Task item A -
Set down the passage from the post on Kerry's Iraq vote between "David does not" and "discussion, not war.", inclusive, copying it word for word.
Task item B -
Answer these questions from the post on Kerry's Iraq vote:
(i) On what date did Bush say "I've not made up our (sic) mind about military action"?
(ii) According to Condoleezza Rice, in which month did Bush make the decision to go to war?
(iii) On which program did John Mearsheimer speak on November 25, 2002?
Task item C -
Say whether each statement agrees with the post on Kerry's Iraq vote, and quote the words that decide it:
(i) The writer went through Bush's speeches from August 2002 through March 2003.
(ii) Rice said Bush decided to go to war in January 2003 in Crawford.
(iii) John Mearsheimer is from the University of Chicago.

Text provided -
================

Did Kerry Vote for War or Leverage?

Commenter David Nieporent (of Jumping to Conclusions) was up late last night, leaving two comments (here and here) about my post on Kerry's consistent position vis-a-vis Iraq.

David does not really challenge the thrust of my argument. Instead, he goes after "Kerry's claim that he was merely voting for the resolution to give Bush leverage."

1) "It's complete and utter" BS. "Not one person on the planet viewed that congressional vote as anything other than a declaration of war."
Really? Then I guess you are saying President Bush was lying when he repeatedly claimed not to have made up his mind about whether force would be necessary. I've gone through his speeches from August 2002 through March 2003. He said it repeatedly. Indeed, as I've blogged before, Bush spent fall 2002 calling for debate and discussion, not war.

Here's Rumsfeld on August 7:
I would say that we're at a relatively early stage in the dialogue, the international dialogue and discussion and debate on this issue, and I think it merits thoughtful comment rather than trying to particularize it with a series of hypothetical compound questions, if there is such a thing
Bush said this, in fact, as recently as March 6, 2003:
"I've not made up our (sic) mind about military action. Hopefully, this can be done peacefully. Hopefully, that as a result of the pressure that we have placed -- and others have placed -- that Saddam will disarm and/or leave the country."
Bob Woodward claimed in his last book that Bush made up his mind in January 2003, but Condoleezza Rice denies even that:
She said she was with Mr. Bush in Crawford, Tex., in January 2003 when he expressed his frustration with how weapons inspections were proceeding in Iraq. "He said, `Now, I think we probably are going to have to go to war, we're going to have to go to war,' " Ms. Rice recalled today on the CBS News program "Face the Nation." "It was not a decision to go to war. That decision he made in March when he finally decided to do that."
And John Mearsheimer of the University of Chicago, who was all over mass media in fall 2002, said this on Jim Lehrer's "Newshour" on November 25, 2002 (after the congressional resolution):
I think that two things have happened to the Bush administration over the past few months. One is, I think they've become more aware of the down-side risks of attacking Iraq. And secondly, I think they are aware that there is a lot of opposition in this country to a war against Iraq. And as a result, the Bush administration appears to be willing to let the U.N. inspections regime work, and then maybe declare victory and avoid a war.

================

Data block -
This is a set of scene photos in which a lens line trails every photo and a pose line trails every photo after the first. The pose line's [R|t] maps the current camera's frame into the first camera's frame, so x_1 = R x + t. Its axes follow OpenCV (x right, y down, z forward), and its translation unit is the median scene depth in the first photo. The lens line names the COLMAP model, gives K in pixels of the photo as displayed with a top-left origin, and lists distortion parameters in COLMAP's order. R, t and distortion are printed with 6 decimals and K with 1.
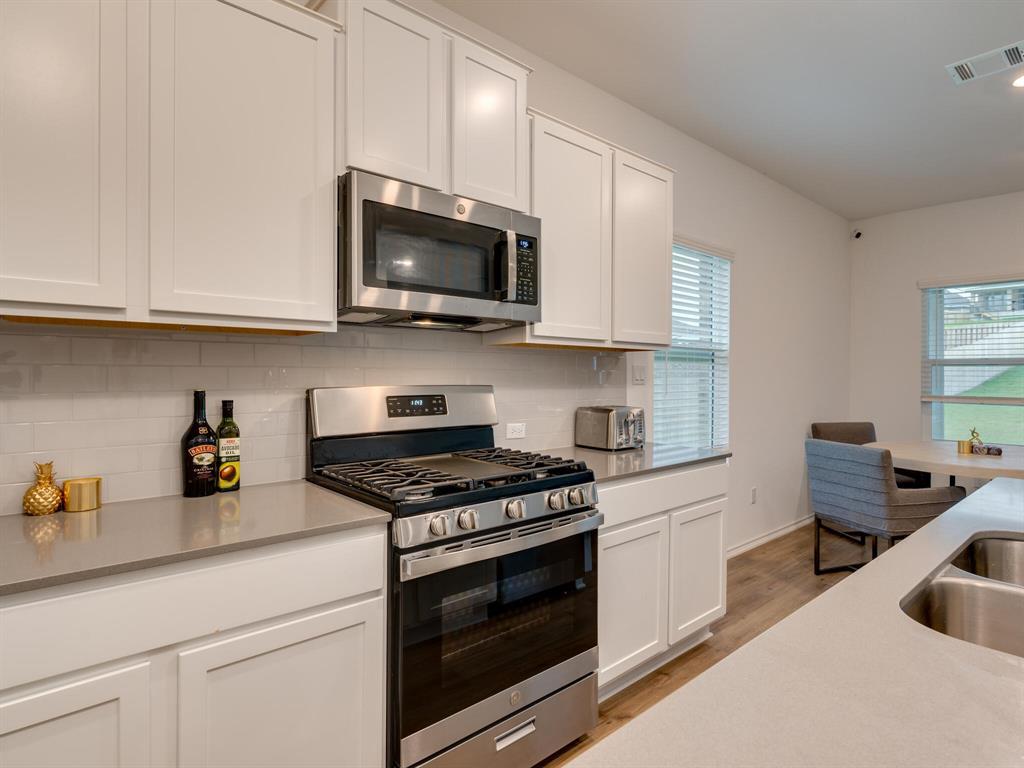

================

Answer A -
David does not really challenge the thrust of my argument. Instead, he goes after "Kerry's claim that he was merely voting for the resolution to give Bush leverage."

1) "It's complete and utter" BS. "Not one person on the planet viewed that congressional vote as anything other than a declaration of war."
Really? Then I guess you are saying President Bush was lying when he repeatedly claimed not to have made up his mind about whether force would be necessary. I've gone through his speeches from August 2002 through March 2003. He said it repeatedly. Indeed, as I've blogged before, Bush spent fall 2002 calling for debate and discussion, not war.

Answer B -
(i) March 6, 2003
(ii) March
(iii) Jim Lehrer's "Newshour"

Answer C -
(i) Yes: "I've gone through his speeches from August 2002 through March 2003."
(ii) No: "It was not a decision to go to war. That decision he made in March when he finally decided to do that."
(iii) Yes: "John Mearsheimer of the University of Chicago"